_Excerpted data_
◇ ◇ ◇ ◇ ◇ ◇ ◇

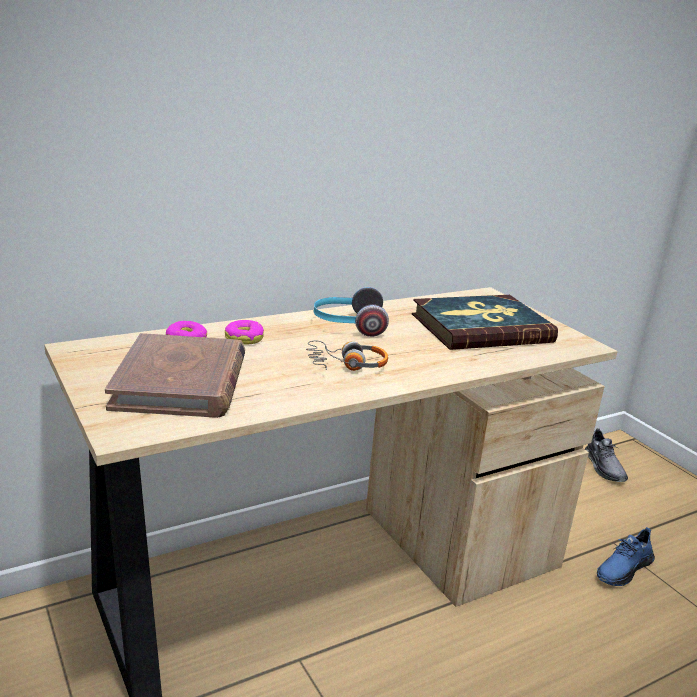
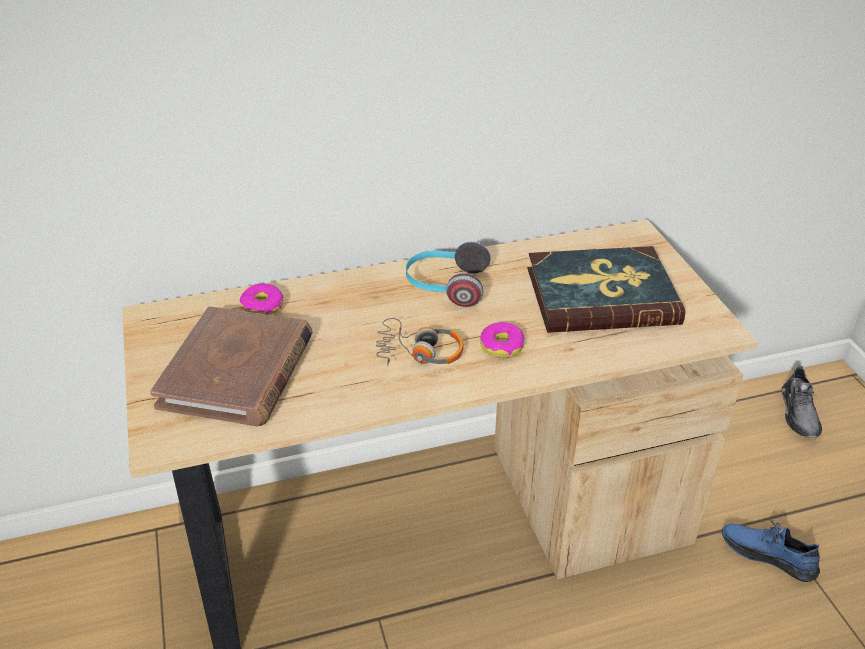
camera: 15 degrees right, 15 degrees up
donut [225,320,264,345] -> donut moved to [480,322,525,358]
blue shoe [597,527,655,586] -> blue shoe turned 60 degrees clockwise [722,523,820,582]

◇ ◇ ◇ ◇ ◇ ◇ ◇

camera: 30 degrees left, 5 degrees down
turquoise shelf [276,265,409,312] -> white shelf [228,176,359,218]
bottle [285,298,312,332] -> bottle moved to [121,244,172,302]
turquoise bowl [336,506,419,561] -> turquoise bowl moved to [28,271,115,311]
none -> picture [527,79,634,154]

◇ ◇ ◇ ◇ ◇ ◇ ◇

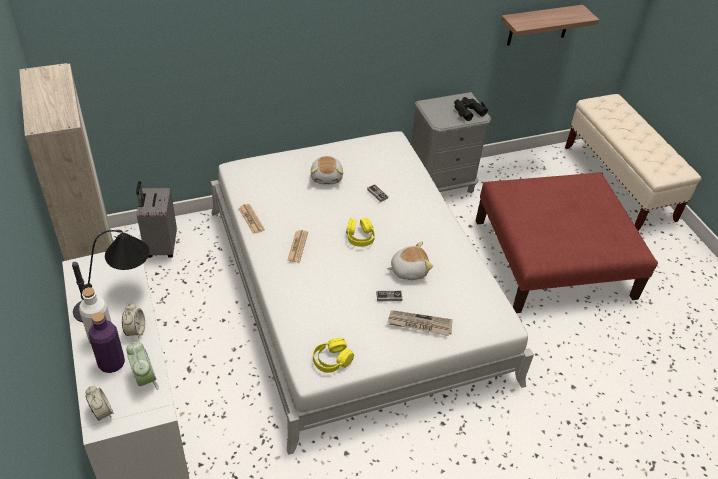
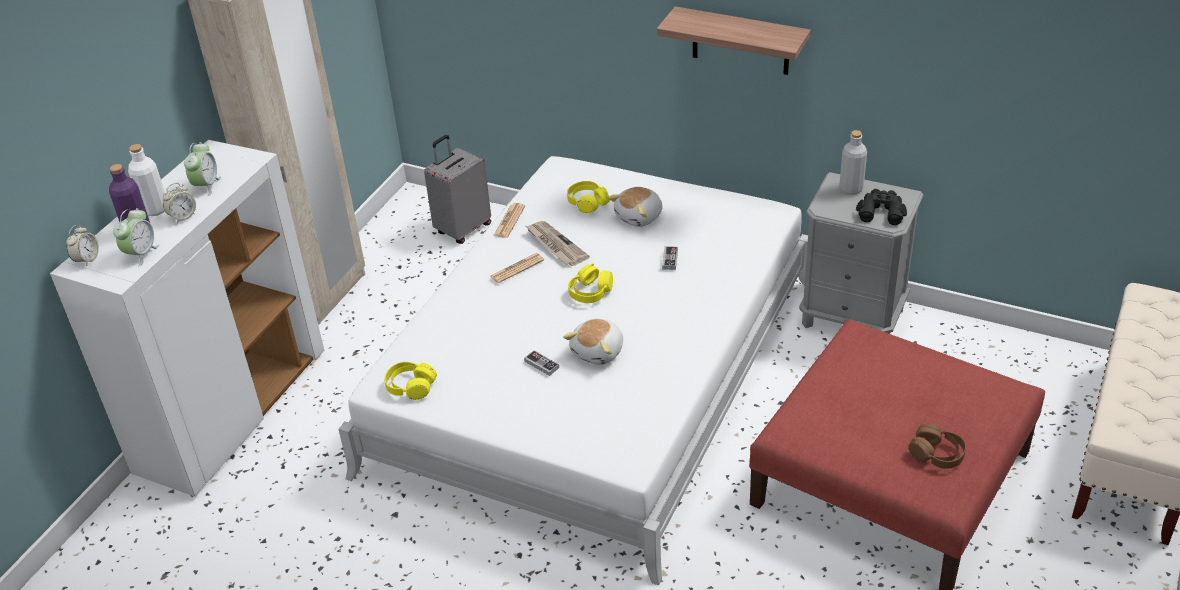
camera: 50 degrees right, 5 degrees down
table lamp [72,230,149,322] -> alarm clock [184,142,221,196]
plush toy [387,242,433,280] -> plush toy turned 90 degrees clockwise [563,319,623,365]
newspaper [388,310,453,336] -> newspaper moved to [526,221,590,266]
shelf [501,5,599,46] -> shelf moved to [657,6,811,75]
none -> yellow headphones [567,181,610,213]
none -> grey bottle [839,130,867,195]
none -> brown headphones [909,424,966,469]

◇ ◇ ◇ ◇ ◇ ◇ ◇

_Task directions_
There is a run of lines above from the one with "none -> yellow headphones [567,181,610,213]" to the one with "none -> brown headphones [909,424,966,469]"; print exactly that run, both ends included, and nothing else.

_Response box_
none -> yellow headphones [567,181,610,213]
none -> grey bottle [839,130,867,195]
none -> brown headphones [909,424,966,469]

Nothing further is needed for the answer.